Importantly, there is a chapter on the Blessed Mother that recounts some of her apparitions and miracles associated with them, including the “Miracle of the Sun” at Fatima.
Another fascinating topic that is explored: stigmata.
In addition, the author highlights miracles brought about by the application of relics of different saints and even rocks from the cave of St. Michael in Gargano, Italy. In the case of the Prince of Angels, “St. Michael plays a significant role in the spiritual world. … It is no wonder however that exorcists have recourse to him in exorcisms, given his role in the war in heaven.” St. Michael was directly associated with exorcism by Pope Leo XIII, readers will learn.
Overall, much of the book is spent identifying, defining and exemplifying legitimate miraculous phenomena, including levitation (readers will discover that St. Teresa of Ávila experienced this) and incorruptibility. The story of the first saint found to be incorrupt — St. Cecilia — is fascinating.
Throughout, Blai presents everything in a clear, understandable way.
Readers will appreciate the section on Eucharistic miracles, such as at Lanciano and in Buenos Aires (under then-Archbishop Jorge Bergoglio).
The final chapters deal with distinguishing between real miraculous supernatural events, mental illness and demonic counterfeits, all important parts of Blai’s specialty. “If the Church too quickly believed claims of miracles or demons [in the case of the mentally ill], people would not be served well but could be reinforced in delusional beliefs that do harm to them,” he writes. With just enough detail, he gives clear examples of what constitutes the frauds, including New Age beliefs, trying to contact the dead, demonic counterfeit apparitions and “parlor tricks,” false faith healers, and more, also explaining why the Church forbids the faithful in engaging in hypnosis.
“Real miracles are proofs of God, but we cannot build a faith based only on them,” he writes. “We need a living relationship with God through his Church. The main vehicles of grace are the Word of God and the sacraments, instituted by Christ. The center and goal of Christian faith is a living relationship with the Jesus, the Father, and the Holy Spirit.

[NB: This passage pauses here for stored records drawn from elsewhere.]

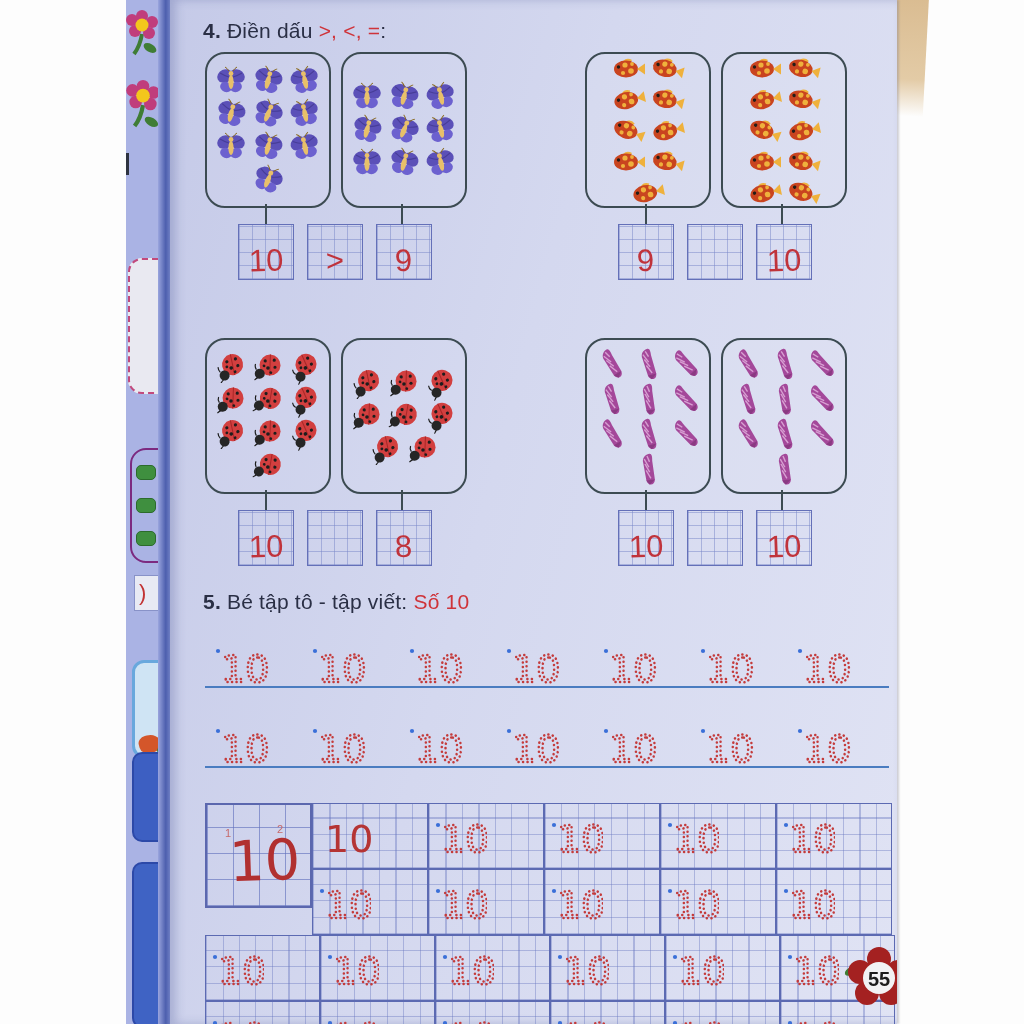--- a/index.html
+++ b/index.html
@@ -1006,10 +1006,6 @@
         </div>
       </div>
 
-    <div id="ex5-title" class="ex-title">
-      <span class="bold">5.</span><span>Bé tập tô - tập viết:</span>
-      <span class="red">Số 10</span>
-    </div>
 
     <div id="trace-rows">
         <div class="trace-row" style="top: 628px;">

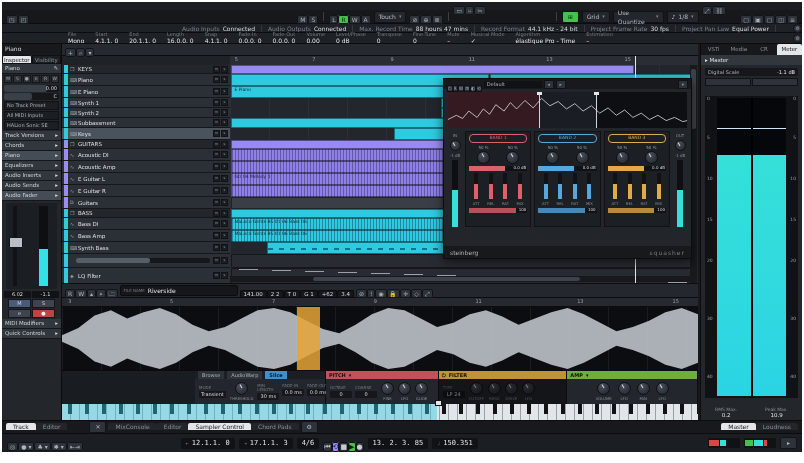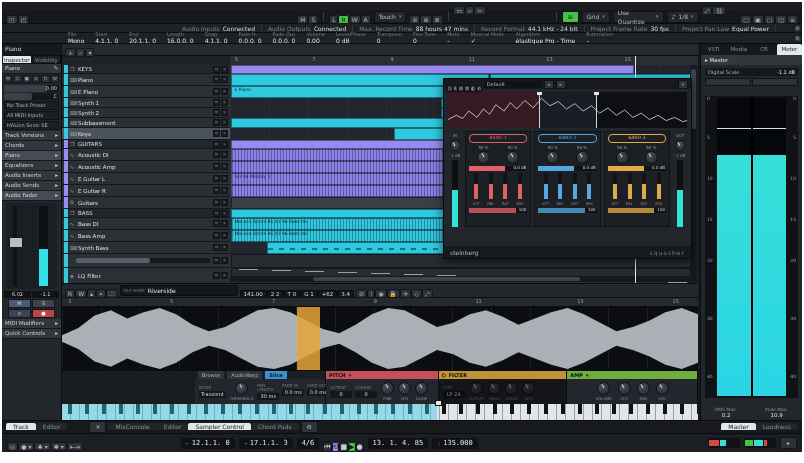--- a/index.html
+++ b/index.html
@@ -1080,7 +1080,7 @@
       </span>
     <span><span class="tpbtn dim">⏮</span><span class="tpbtn loop">⟲</span><span class="tpbtn">■</span><span class="tpbtn play">▶</span><span class="tpbtn dim">●</span></span>
     <span class="tfield">
-        <span>13. 1. 4. 85</span>
+        <span>13. 2. 3. 85</span>
       </span>
     <span class="tfield">
         <span class="tic">♩</span>

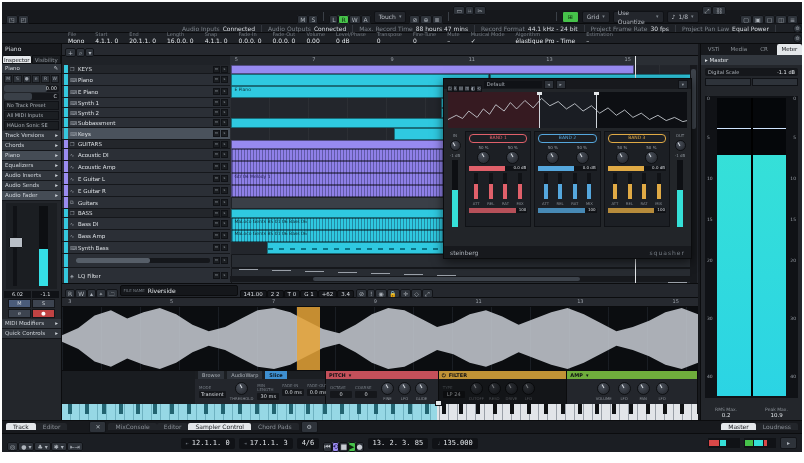--- a/index.html
+++ b/index.html
@@ -1084,7 +1084,7 @@
       </span>
     <span class="tfield">
         <span class="tic">♩</span>
-        <span>135.000</span>
+        <span>150.351</span>
       </span>
     <span style="flex:1"></span>
     <span class="minimeter">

“God has continued to give miracles to the world since the time of Christ; they have not stopped, and we may confidently believe they will never stop. Many are quiet miracles that nobody hears about; others are prominent and shared the world over. Let us hope that these stories inspire the world — beginning with you — to seek God, and to seek that miracle that is beyond all others: Salvation.”